**Required work**
In the rows below, substitute "storage moth" for "warehouse moth" wherever it occurs, and write out all the text again with nothing else altered.

**The data**
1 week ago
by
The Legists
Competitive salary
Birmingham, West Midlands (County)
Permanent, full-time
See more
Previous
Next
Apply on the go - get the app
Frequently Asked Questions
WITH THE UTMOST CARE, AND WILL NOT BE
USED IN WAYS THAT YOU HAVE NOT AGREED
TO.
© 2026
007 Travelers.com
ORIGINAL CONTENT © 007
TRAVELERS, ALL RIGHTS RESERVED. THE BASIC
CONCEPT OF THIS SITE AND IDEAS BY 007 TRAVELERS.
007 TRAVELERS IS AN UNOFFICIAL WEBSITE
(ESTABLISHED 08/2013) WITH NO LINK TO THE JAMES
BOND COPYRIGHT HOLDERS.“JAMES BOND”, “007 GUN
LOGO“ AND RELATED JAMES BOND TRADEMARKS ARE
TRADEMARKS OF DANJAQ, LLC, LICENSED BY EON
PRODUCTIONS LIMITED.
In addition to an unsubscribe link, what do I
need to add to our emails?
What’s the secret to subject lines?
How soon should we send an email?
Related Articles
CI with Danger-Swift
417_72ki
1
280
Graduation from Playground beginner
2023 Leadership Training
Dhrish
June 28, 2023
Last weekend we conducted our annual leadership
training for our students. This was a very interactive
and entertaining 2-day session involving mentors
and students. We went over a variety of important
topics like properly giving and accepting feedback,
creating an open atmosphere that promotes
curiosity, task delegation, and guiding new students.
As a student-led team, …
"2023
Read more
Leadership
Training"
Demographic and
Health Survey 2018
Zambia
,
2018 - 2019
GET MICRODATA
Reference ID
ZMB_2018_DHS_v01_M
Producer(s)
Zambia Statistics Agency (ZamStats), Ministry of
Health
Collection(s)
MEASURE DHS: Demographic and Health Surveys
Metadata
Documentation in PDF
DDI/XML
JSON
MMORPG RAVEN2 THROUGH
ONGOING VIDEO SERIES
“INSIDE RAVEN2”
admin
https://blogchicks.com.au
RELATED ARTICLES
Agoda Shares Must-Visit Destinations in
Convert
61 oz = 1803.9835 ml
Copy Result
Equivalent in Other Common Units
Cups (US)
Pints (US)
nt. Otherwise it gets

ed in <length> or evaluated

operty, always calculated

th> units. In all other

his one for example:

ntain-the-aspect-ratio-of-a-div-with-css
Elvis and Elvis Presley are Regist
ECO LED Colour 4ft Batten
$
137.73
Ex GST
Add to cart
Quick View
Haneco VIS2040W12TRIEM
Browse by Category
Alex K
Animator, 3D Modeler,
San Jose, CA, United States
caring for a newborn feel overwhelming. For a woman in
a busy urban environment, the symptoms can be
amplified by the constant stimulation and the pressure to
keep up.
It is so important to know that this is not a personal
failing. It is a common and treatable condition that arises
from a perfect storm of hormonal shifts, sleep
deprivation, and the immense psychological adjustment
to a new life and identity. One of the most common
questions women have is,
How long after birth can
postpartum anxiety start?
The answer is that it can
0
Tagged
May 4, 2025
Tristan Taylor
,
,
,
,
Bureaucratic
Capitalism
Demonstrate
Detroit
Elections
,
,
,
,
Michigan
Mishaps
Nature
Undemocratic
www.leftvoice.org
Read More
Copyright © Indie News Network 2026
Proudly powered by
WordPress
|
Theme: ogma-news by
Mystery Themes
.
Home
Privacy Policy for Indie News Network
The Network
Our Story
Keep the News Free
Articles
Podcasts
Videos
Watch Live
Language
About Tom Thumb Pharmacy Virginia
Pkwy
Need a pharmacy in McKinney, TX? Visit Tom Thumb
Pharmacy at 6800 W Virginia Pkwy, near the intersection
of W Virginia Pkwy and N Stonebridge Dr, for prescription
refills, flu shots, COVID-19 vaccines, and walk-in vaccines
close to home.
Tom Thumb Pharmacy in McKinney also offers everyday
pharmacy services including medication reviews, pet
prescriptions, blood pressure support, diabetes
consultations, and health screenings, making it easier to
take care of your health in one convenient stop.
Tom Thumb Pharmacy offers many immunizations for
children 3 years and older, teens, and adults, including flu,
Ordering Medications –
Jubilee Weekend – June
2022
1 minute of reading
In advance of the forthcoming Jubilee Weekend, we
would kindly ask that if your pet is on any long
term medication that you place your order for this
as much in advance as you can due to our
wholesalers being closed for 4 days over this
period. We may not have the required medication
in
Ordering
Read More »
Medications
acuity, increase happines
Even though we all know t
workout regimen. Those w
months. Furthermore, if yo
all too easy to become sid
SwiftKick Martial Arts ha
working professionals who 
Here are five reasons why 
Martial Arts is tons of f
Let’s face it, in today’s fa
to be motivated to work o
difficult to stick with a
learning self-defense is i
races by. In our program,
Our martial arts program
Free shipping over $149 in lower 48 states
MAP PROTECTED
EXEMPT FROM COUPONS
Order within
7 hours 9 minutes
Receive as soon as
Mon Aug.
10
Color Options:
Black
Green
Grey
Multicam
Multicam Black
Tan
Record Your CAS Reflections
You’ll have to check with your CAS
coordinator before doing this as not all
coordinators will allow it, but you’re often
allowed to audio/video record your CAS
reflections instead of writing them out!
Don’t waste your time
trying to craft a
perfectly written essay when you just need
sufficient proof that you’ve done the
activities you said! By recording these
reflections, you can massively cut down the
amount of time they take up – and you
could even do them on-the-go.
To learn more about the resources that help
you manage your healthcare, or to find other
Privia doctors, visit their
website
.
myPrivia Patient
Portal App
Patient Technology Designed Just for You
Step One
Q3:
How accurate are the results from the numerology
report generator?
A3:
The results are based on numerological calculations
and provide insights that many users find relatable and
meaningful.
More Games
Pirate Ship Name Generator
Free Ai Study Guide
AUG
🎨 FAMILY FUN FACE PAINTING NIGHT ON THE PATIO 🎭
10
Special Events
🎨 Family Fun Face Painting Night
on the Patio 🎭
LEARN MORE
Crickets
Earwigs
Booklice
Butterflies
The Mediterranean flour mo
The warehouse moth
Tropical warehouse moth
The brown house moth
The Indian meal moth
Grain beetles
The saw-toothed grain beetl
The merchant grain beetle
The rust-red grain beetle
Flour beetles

**Expected answer**
1 week ago
by
The Legists
Competitive salary
Birmingham, West Midlands (County)
Permanent, full-time
See more
Previous
Next
Apply on the go - get the app
Frequently Asked Questions
WITH THE UTMOST CARE, AND WILL NOT BE
USED IN WAYS THAT YOU HAVE NOT AGREED
TO.
© 2026
007 Travelers.com
ORIGINAL CONTENT © 007
TRAVELERS, ALL RIGHTS RESERVED. THE BASIC
CONCEPT OF THIS SITE AND IDEAS BY 007 TRAVELERS.
007 TRAVELERS IS AN UNOFFICIAL WEBSITE
(ESTABLISHED 08/2013) WITH NO LINK TO THE JAMES
BOND COPYRIGHT HOLDERS.“JAMES BOND”, “007 GUN
LOGO“ AND RELATED JAMES BOND TRADEMARKS ARE
TRADEMARKS OF DANJAQ, LLC, LICENSED BY EON
PRODUCTIONS LIMITED.
In addition to an unsubscribe link, what do I
need to add to our emails?
What’s the secret to subject lines?
How soon should we send an email?
Related Articles
CI with Danger-Swift
417_72ki
1
280
Graduation from Playground beginner
2023 Leadership Training
Dhrish
June 28, 2023
Last weekend we conducted our annual leadership
training for our students. This was a very interactive
and entertaining 2-day session involving mentors
and students. We went over a variety of important
topics like properly giving and accepting feedback,
creating an open atmosphere that promotes
curiosity, task delegation, and guiding new students.
As a student-led team, …
"2023
Read more
Leadership
Training"
Demographic and
Health Survey 2018
Zambia
,
2018 - 2019
GET MICRODATA
Reference ID
ZMB_2018_DHS_v01_M
Producer(s)
Zambia Statistics Agency (ZamStats), Ministry of
Health
Collection(s)
MEASURE DHS: Demographic and Health Surveys
Metadata
Documentation in PDF
DDI/XML
JSON
MMORPG RAVEN2 THROUGH
ONGOING VIDEO SERIES
“INSIDE RAVEN2”
admin
https://blogchicks.com.au
RELATED ARTICLES
Agoda Shares Must-Visit Destinations in
Convert
61 oz = 1803.9835 ml
Copy Result
Equivalent in Other Common Units
Cups (US)
Pints (US)
nt. Otherwise it gets

ed in <length> or evaluated

operty, always calculated

th> units. In all other

his one for example:

ntain-the-aspect-ratio-of-a-div-with-css
Elvis and Elvis Presley are Regist
ECO LED Colour 4ft Batten
$
137.73
Ex GST
Add to cart
Quick View
Haneco VIS2040W12TRIEM
Browse by Category
Alex K
Animator, 3D Modeler,
San Jose, CA, United States
caring for a newborn feel overwhelming. For a woman in
a busy urban environment, the symptoms can be
amplified by the constant stimulation and the pressure to
keep up.
It is so important to know that this is not a personal
failing. It is a common and treatable condition that arises
from a perfect storm of hormonal shifts, sleep
deprivation, and the immense psychological adjustment
to a new life and identity. One of the most common
questions women have is,
How long after birth can
postpartum anxiety start?
The answer is that it can
0
Tagged
May 4, 2025
Tristan Taylor
,
,
,
,
Bureaucratic
Capitalism
Demonstrate
Detroit
Elections
,
,
,
,
Michigan
Mishaps
Nature
Undemocratic
www.leftvoice.org
Read More
Copyright © Indie News Network 2026
Proudly powered by
WordPress
|
Theme: ogma-news by
Mystery Themes
.
Home
Privacy Policy for Indie News Network
The Network
Our Story
Keep the News Free
Articles
Podcasts
Videos
Watch Live
Language
About Tom Thumb Pharmacy Virginia
Pkwy
Need a pharmacy in McKinney, TX? Visit Tom Thumb
Pharmacy at 6800 W Virginia Pkwy, near the intersection
of W Virginia Pkwy and N Stonebridge Dr, for prescription
refills, flu shots, COVID-19 vaccines, and walk-in vaccines
close to home.
Tom Thumb Pharmacy in McKinney also offers everyday
pharmacy services including medication reviews, pet
prescriptions, blood pressure support, diabetes
consultations, and health screenings, making it easier to
take care of your health in one convenient stop.
Tom Thumb Pharmacy offers many immunizations for
children 3 years and older, teens, and adults, including flu,
Ordering Medications –
Jubilee Weekend – June
2022
1 minute of reading
In advance of the forthcoming Jubilee Weekend, we
would kindly ask that if your pet is on any long
term medication that you place your order for this
as much in advance as you can due to our
wholesalers being closed for 4 days over this
period. We may not have the required medication
in
Ordering
Read More »
Medications
acuity, increase happines
Even though we all know t
workout regimen. Those w
months. Furthermore, if yo
all too easy to become sid
SwiftKick Martial Arts ha
working professionals who 
Here are five reasons why 
Martial Arts is tons of f
Let’s face it, in today’s fa
to be motivated to work o
difficult to stick with a
learning self-defense is i
races by. In our program,
Our martial arts program
Free shipping over $149 in lower 48 states
MAP PROTECTED
EXEMPT FROM COUPONS
Order within
7 hours 9 minutes
Receive as soon as
Mon Aug.
10
Color Options:
Black
Green
Grey
Multicam
Multicam Black
Tan
Record Your CAS Reflections
You’ll have to check with your CAS
coordinator before doing this as not all
coordinators will allow it, but you’re often
allowed to audio/video record your CAS
reflections instead of writing them out!
Don’t waste your time
trying to craft a
perfectly written essay when you just need
sufficient proof that you’ve done the
activities you said! By recording these
reflections, you can massively cut down the
amount of time they take up – and you
could even do them on-the-go.
To learn more about the resources that help
you manage your healthcare, or to find other
Privia doctors, visit their
website
.
myPrivia Patient
Portal App
Patient Technology Designed Just for You
Step One
Q3:
How accurate are the results from the numerology
report generator?
A3:
The results are based on numerological calculations
and provide insights that many users find relatable and
meaningful.
More Games
Pirate Ship Name Generator
Free Ai Study Guide
AUG
🎨 FAMILY FUN FACE PAINTING NIGHT ON THE PATIO 🎭
10
Special Events
🎨 Family Fun Face Painting Night
on the Patio 🎭
LEARN MORE
Crickets
Earwigs
Booklice
Butterflies
The Mediterranean flour mo
The storage moth
Tropical storage moth
The brown house moth
The Indian meal moth
Grain beetles
The saw-toothed grain beetl
The merchant grain beetle
The rust-red grain beetle
Flour beetles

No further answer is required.